Going Concern and Bankruptcy Prediction under Extreme Class Imbalance: Cost-Sensitive Learning, Resampling, and Focal Loss with Explainable Financial-Ratio Portraits
DOI:
https://doi.org/10.69987/JACS.2024.40407Keywords:
going concern, bankruptcy prediction, imbalanced learning, cost-sensitive learning, focal loss, audit sampling, explainable financial ratiosAbstract
Auditors and creditors face a going-concern screening problem: only a small fraction of firms fail, yet failing to identify a distressed firm is substantially costlier than issuing a false alarm. This paper formulates bankruptcy/going-concern prediction as an extreme class-imbalance ranking task and reports a fully reproducible empirical evaluation on the Polish Companies Bankruptcy benchmark distributed by the UCI Machine Learning Repository (five forecasting horizons; 64 financial ratios; 43,405 firm-year records). We compare three imbalance-aware strategy families: (i) cost-sensitive learning via class-weighted objectives, (ii) resampling via random over-sampling, random under-sampling, and SMOTE, and (iii) focal loss to emphasize hard minority examples.
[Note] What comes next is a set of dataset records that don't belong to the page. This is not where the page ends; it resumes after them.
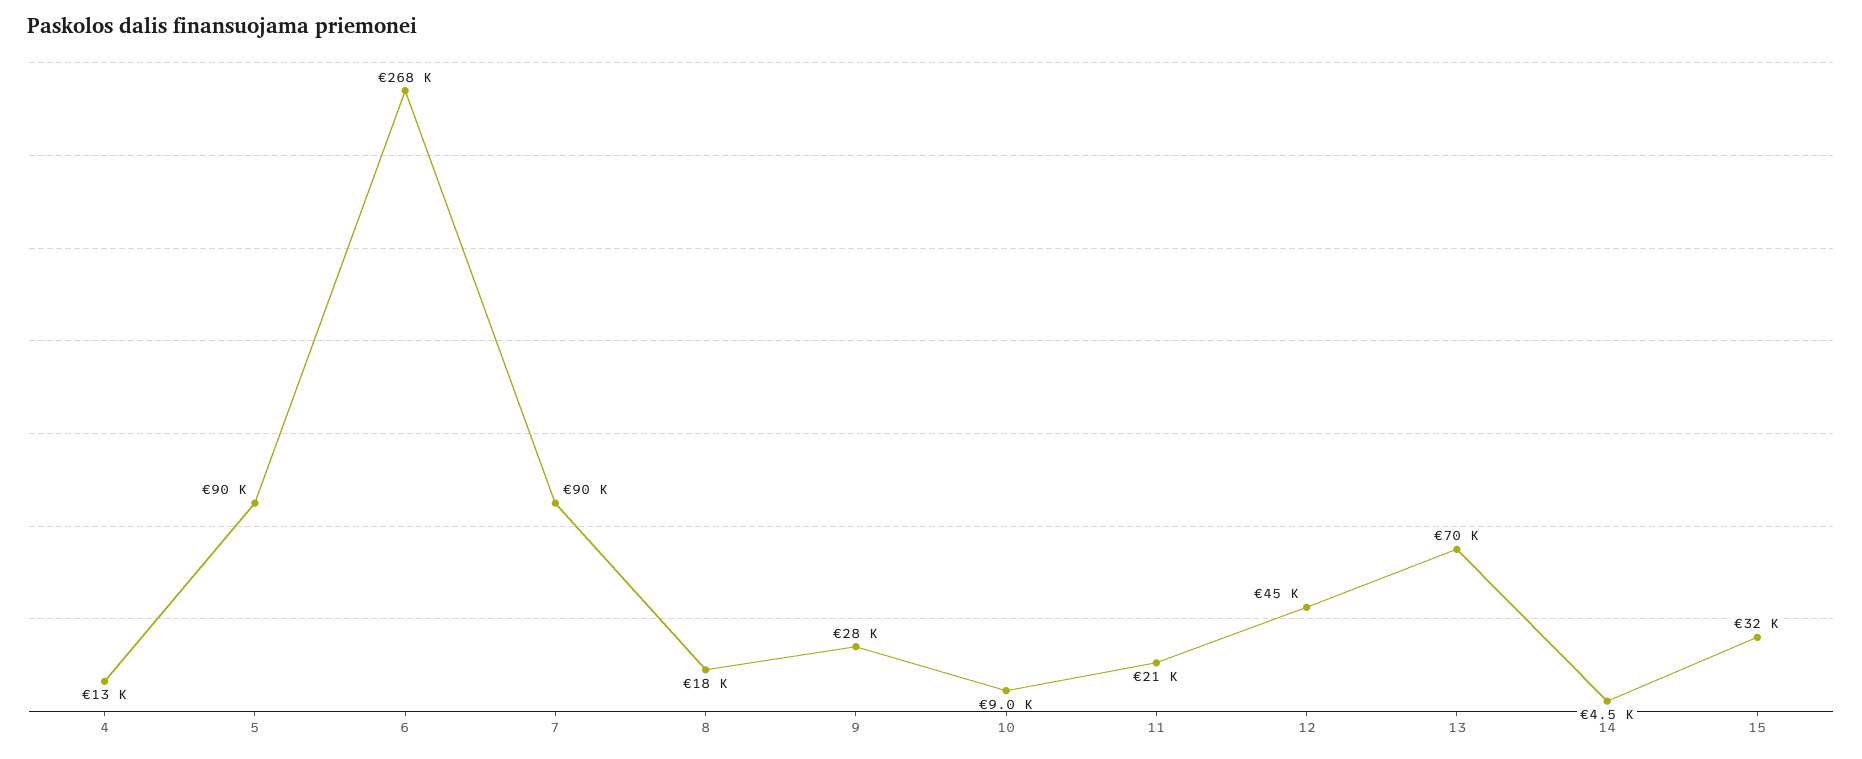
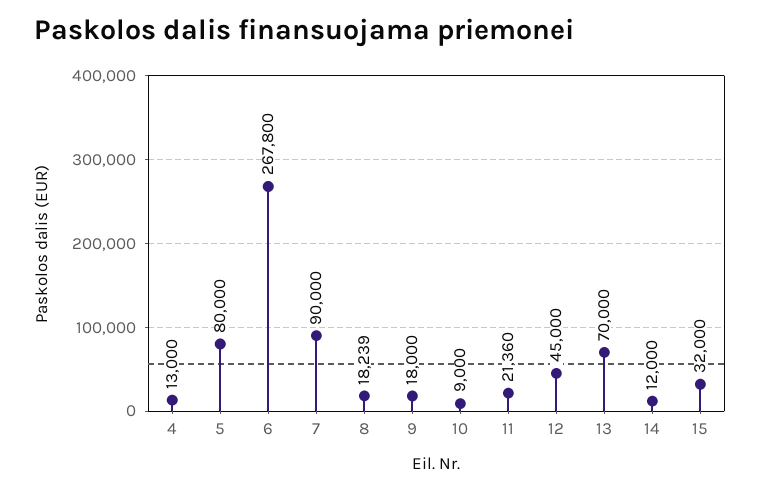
  {
    "4": 13000,
-   "5": 90000,
+   "5": 80000,
    "6": 267800,
    "7": 90000,
    "8": 18239,
-   "9": 28000,
+   "9": 18000,
    "10": 9000,
    "11": 21360,
    "12": 45000,
    "13": 70000,
-   "14": 4500,
+   "14": 12000,
    "15": 32000
  }

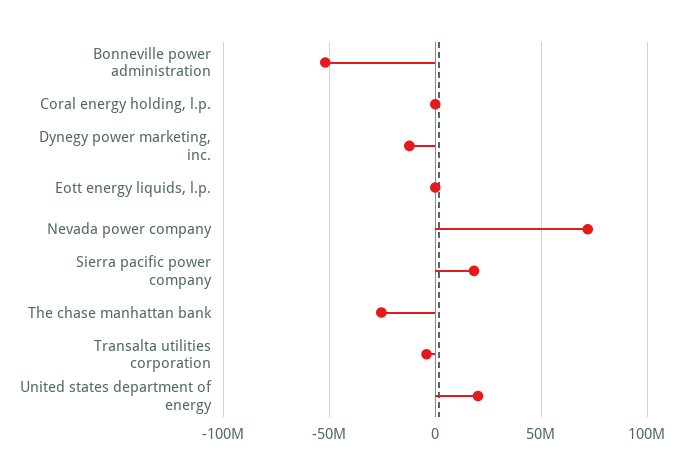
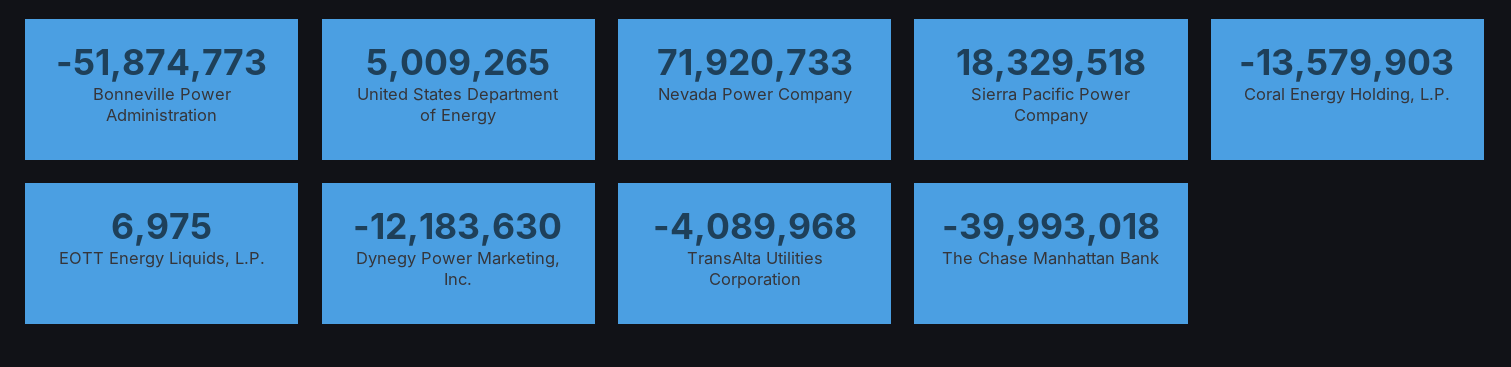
  {
    "Bonneville power administration": -51874773,
-   "Coral energy holding, l.p.": 0,
+   "Coral energy holding, l.p.": -13579903,
    "Dynegy power marketing, inc.": -12183630,
    "Eott energy liquids, l.p.": 6975,
    "Nevada power company": 71920733,
    "Sierra pacific power company": 18329518,
-   "The chase manhattan bank": -25000000,
+   "The chase manhattan bank": -39993018,
    "Transalta utilities corporation": -4089968,
-   "United states department of energy": 20000000
+   "United states department of energy": 5009265
  }

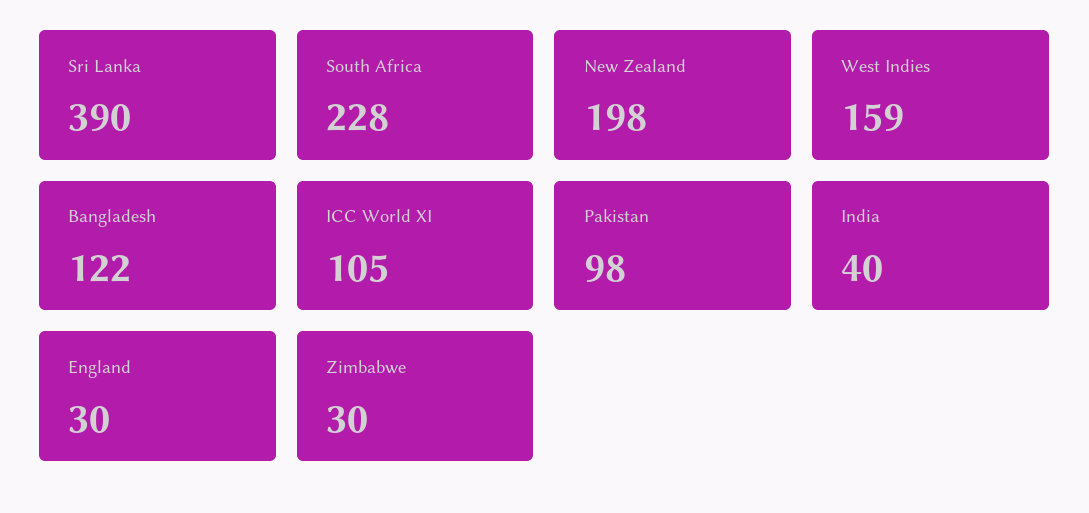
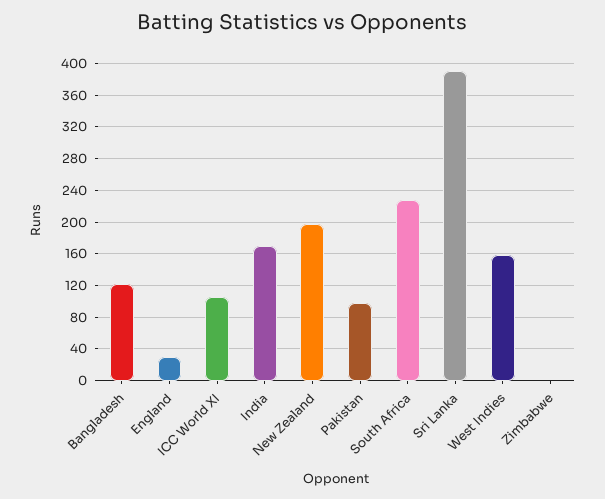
  {
    "Sri Lanka": 390,
    "South Africa": 228,
    "New Zealand": 198,
    "West Indies": 159,
    "Bangladesh": 122,
    "ICC World XI": 105,
    "Pakistan": 98,
-   "India": 40,
+   "India": 170,
    "England": 30,
-   "Zimbabwe": 30
+   "Zimbabwe": 0
  }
Performance is assessed using the area under the precision–recall curve (AUPRC) and Recall@Top-k, where k represents the fraction of firms audited under a constrained sampling budget. Across all five horizons, tree ensembles dominated linear models, and exploiting missingness patterns was critical: augmenting a cost-sensitive random forest with missing-value indicator features increased AUPRC from 0.480 to 0.640 in the most imbalanced 1stYear case. Overall, the cost-sensitive random forest with missing indicators achieved AUPRC values of 0.640, 0.480, 0.459, 0.567, and 0.601 for the 1stYear to 5thYear cases, respectively, under a stratified 70/30 split (seed=42). The audit-oriented metric showed large operational gains: in 1stYear (3.86% bankrupt), auditing only the top 5% of firms ranked by the best model recovered 62.96% of bankruptcies (Recall@Top-5%), compared with 12.35% for standard logistic regression. Finally, we provide an explainable financial-ratio portrait that summarizes the characteristic liquidity, leverage, and profitability patterns of the model-flagged high-risk cohort, bridging predictive ranking with actionable accounting evidence for going-concern planning.